Alfonso Cuarón’s space adventure Gravity debuted this weekend to record-setting box office numbers, as audiences flocked to see the tale of two US astronauts (played by Sandra Bullock and George Clooney) who are threatened by a cloud of orbital debris.
(Warning: mild spoilers ahead)
The scenario in the film—where Russia tests an anti-satellite weapon by blowing up one of their own satellites, creating a chain reaction of orbital destruction—is scarcely far-fetched, even though some of the subsequent plot points have been nit-picked. China did something very similar in 2007, blowing up an old weather satellite with a missile.

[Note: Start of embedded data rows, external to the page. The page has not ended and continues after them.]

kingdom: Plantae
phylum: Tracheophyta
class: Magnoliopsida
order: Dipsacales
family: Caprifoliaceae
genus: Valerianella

Even without such drastic action, the amount of space debris is increasing quickly, endangering astronauts and commercial satellites, and it has reached a “tipping point” where Gravity-like chain reactions could occur.
Earlier this year, a group of economists from Indiana-Purdue University, the US Federal Communications Commission, and the US Naval Academy tried to figure out how to limit the potential damage to a satellite industry that is responsible for everything from internet communications to GPS networks, and which was worth some $170 billion in 2012.
“Orbital debris is space pollution,” the authors wrote in their study. “Space debris, an externality generated by expended launch vehicles and damaged satellites, reduces the realized value of space activities by increasing the probability of damaging existing satellites or other space vehicles.”
The study found that commercial satellite firms launch more satellites than is “socially desirable,” and they use launch technology that is more likely to create debris “because they only compare individual marginal benefits and costs of their technology choice and fail to take into account social benefits and costs.” That puts space debris squarely into the category of a “negative externality,” much like regular Earth-bound pollution, where the costs are unfairly borne by a third party—in this case just about everyone else on Earth.
One answer, they suggest, is a tax on satellite launches that could be used to pay for orbital clean-up—there are numerous theoretical schemes for getting rid of space junk, ranging from removing it with “janitor” satellites to blasting it with lasers. “However,” the authors conclude, “the practical problem of getting various economic actors to agree to a launch tax is daunting, to say the least.”